In a recent Royal Navy News article published by Maritime Executive, covering the restoration of the famous HMS Victory, I could not help but be slightly amused that the main problem area lies in the repairs carried out since 1955. The article reads:

The world’s most famous warship was in far worse condition than experts believed when they started a $55 million revamp, with her timbers reduced to ‘potting compost’.

On the eve of the anniversary of her finest hour – leading the Fleet to a decisive triumph over the Franco-Spanish fleet at Trafalgar in 1805 – the team heading the restoration of HMS Victory have revealed how urgent the overhaul was.

The ship is undergoing the most comprehensive maintenance project in her recent history, a 15-year project to restore her to how she looked as Nelson’s flagship.

A lot of the ship is currently hidden behind protective tarpaulin, having much of her rigging, masts and sails removed.

The conservation team began work on her hull in May 2022 when scaffolding was erected around the ship to allow her to dry out – Victory is now drier than at any time in her 250-year-plus history – and for work to be carried out in all weathers and for visitors to watch the shipwrights.

The restoration of the hull focuses on replacing decayed planks and damaged frames.

Andrew Baines, the project director, said: “Although a cursory look at Victory in early 2022 might have given the impression that the ship was in good condition, in reality a thin skin of paint and filler masked planking that was almost entirely rotten on the ship’s starboard side.

“As soon as the outer, sound, layer was removed, the team of shipwrights were confronted with material that no longer resembled timber and was much closer to potting compost.”

The decayed wood has been removed – but in doing so it’s revealed that the rotting had spread to the frames to a much greater extent than had been assumed, meaning more repair and replacement work.

And while traditional shipbuilding methods fared Victory well for most of her career, more recent restoration work – after 1955 – perhaps caused as much harm as good. Nothing fitted or installed before the mid-50s needs replacing.

“Unfortunately, however, the materials and workmanship of the post-1955 material has helped contribute to the quantity of rot in the hull, and will largely be replaced,” Baines said.

Fortunately, the National Museum of the Royal Navy – which looks after Victory on behalf of the Royal Navy – has carried out considerable research to understand the most appropriate materials to be used and how to minimise the risk of water getting into the timber, rot and insect infestation.

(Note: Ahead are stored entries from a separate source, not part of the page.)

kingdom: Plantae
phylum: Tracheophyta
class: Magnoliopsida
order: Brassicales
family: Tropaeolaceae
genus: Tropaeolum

That cutting-edge scientific work comes alongside traditional methods used by shipwrights and riggers, conservators and archaeologists, documenting each stage of the revamp to learn as much as possible about the hull – and to assist future generations maintain and restore Victory when required.

All the degraded planks from the ship’s central section have now been removed, the frames are drying and detailed surveys of Victory as she stands now have been carried out ahead of the next stage of the renovation: replacing those frames and planks.

“Much work remains to be done, but we are on track to complete the project in a little less than ten years, at a cost of [$48-55 million],” Baines said.

Despite the work ongoing on Victory, the traditional Trafalgar Day service and ceremony to honour Nelson and his men will take place on board the ship as normal tomorrow – and the legendary ‘England expects…’ signal hoisted.